Montes de Oca Maria, Laucho-Contreras Maria Eugenia
Hospital Universitario de Caracas, Facultad de Medicina, Los Chaguaramos, Universidad Central de Venezuela, 1053 Caracas, Venezuela.
Servicio de Neumonología, Hospital Universitario de Caracas, Facultad de Medicina, Universidad Central de Venezuela, 1053 Caracas, Venezuela.
Med Sci (Basel). 2018 Jun 14;6(2):50. doi: 10.3390/medsci6020050.

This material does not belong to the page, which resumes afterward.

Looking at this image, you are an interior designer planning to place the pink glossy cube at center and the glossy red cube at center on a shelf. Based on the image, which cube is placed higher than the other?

Acute exacerbations in chronic obstructive pulmonary disease (AECOPD) are associated with increased mortality, rate of hospitalization, use of healthcare resources, and have a negative impact on disease progression, quality of life and lung function of patients with chronic obstructive pulmonary disease (COPD). There is an imperative need to homogenize the definition of AECOPD because the incidence of exacerbations has a significant influence or implication on treatment decision making, particularly in pharmacotherapy and could impact the outcome or change the statistical significance of a therapeutic intervention in clinical trials. In this review, using PubMed searches, we have analyzed the weaknesses and strengths of the different used AECOPD definitions (symptom-based, healthcare-based definition or the combinations of both), as well as the findings of the studies that have assessed the relationship of different biomarkers with the diagnosis, etiology and differential diagnosis of AECOPD and the progress towards the development of a more precise definition of COPD exacerbation. Finally, we have proposed a simple definition of AECOPD, which must be validated in future clinical trials to define its accuracy and usefulness in daily practice.
慢性阻塞性肺疾病急性加重(AECOPD)与死亡率增加、住院率升高、医疗资源使用增多相关,并且对慢性阻塞性肺疾病(COPD)患者的疾病进展、生活质量和肺功能产生负面影响。迫切需要统一AECOPD的定义,因为加重的发生率对治疗决策有重大影响,尤其是在药物治疗方面,并且可能影响临床试验中治疗干预的结果或改变其统计学意义。在本综述中,我们通过PubMed检索,分析了不同的AECOPD定义(基于症状的定义、基于医疗保健的定义或两者的组合)的优缺点,以及评估不同生物标志物与AECOPD的诊断、病因和鉴别诊断之间关系的研究结果,以及在制定更精确的COPD加重定义方面取得的进展。最后,我们提出了一个简单的AECOPD定义,该定义必须在未来的临床试验中进行验证,以确定其在日常实践中的准确性和实用性。